*REQUIREMENT*
Please write each entry out again exactly as shown.

*INFORMATION PROVIDED*
:::

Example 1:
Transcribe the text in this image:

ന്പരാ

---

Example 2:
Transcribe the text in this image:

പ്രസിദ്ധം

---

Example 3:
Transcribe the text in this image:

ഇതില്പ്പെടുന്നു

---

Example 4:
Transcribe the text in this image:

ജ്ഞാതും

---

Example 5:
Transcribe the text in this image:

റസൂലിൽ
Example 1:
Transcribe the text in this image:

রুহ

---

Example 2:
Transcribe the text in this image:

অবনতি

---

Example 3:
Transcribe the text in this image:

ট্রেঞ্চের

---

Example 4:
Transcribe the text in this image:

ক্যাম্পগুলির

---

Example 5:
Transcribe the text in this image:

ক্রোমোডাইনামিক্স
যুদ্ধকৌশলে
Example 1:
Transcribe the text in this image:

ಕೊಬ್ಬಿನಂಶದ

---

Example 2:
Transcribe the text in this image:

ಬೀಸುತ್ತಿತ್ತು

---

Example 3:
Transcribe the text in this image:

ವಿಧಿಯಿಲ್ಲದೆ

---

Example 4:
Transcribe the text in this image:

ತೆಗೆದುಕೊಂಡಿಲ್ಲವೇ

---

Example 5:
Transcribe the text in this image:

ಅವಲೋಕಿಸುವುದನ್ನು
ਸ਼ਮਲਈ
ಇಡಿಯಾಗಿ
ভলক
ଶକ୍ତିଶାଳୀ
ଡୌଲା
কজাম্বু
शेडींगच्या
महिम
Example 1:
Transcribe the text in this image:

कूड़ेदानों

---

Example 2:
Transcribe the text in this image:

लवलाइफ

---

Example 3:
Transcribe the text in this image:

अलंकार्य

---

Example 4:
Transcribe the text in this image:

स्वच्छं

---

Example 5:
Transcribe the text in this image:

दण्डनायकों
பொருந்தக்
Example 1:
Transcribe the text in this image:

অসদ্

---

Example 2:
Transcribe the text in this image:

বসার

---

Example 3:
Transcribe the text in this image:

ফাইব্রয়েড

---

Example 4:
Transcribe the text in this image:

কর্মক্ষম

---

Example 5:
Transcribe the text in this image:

:::

*COMPLETED TASK*
Example 1:
Transcribe the text in this image:

ന്പരാ

---

Example 2:
Transcribe the text in this image:

പ്രസിദ്ധം

---

Example 3:
Transcribe the text in this image:

ഇതില്പ്പെടുന്നു

---

Example 4:
Transcribe the text in this image:

ജ്ഞാതും

---

Example 5:
Transcribe the text in this image:

റസൂലിൽ
Example 1:
Transcribe the text in this image:

রুহ

---

Example 2:
Transcribe the text in this image:

অবনতি

---

Example 3:
Transcribe the text in this image:

ট্রেঞ্চের

---

Example 4:
Transcribe the text in this image:

ক্যাম্পগুলির

---

Example 5:
Transcribe the text in this image:

ক্রোমোডাইনামিক্স
যুদ্ধকৌশলে
Example 1:
Transcribe the text in this image:

ಕೊಬ್ಬಿನಂಶದ

---

Example 2:
Transcribe the text in this image:

ಬೀಸುತ್ತಿತ್ತು

---

Example 3:
Transcribe the text in this image:

ವಿಧಿಯಿಲ್ಲದೆ

---

Example 4:
Transcribe the text in this image:

ತೆಗೆದುಕೊಂಡಿಲ್ಲವೇ

---

Example 5:
Transcribe the text in this image:

ಅವಲೋಕಿಸುವುದನ್ನು
ਸ਼ਮਲਈ
ಇಡಿಯಾಗಿ
ভলক
ଶକ୍ତିଶାଳୀ
ଡୌଲା
কজাম্বু
शेडींगच्या
महिम
Example 1:
Transcribe the text in this image:

कूड़ेदानों

---

Example 2:
Transcribe the text in this image:

लवलाइफ

---

Example 3:
Transcribe the text in this image:

अलंकार्य

---

Example 4:
Transcribe the text in this image:

स्वच्छं

---

Example 5:
Transcribe the text in this image:

दण्डनायकों
பொருந்தக்
Example 1:
Transcribe the text in this image:

অসদ্

---

Example 2:
Transcribe the text in this image:

বসার

---

Example 3:
Transcribe the text in this image:

ফাইব্রয়েড

---

Example 4:
Transcribe the text in this image:

কর্মক্ষম

---

Example 5:
Transcribe the text in this image:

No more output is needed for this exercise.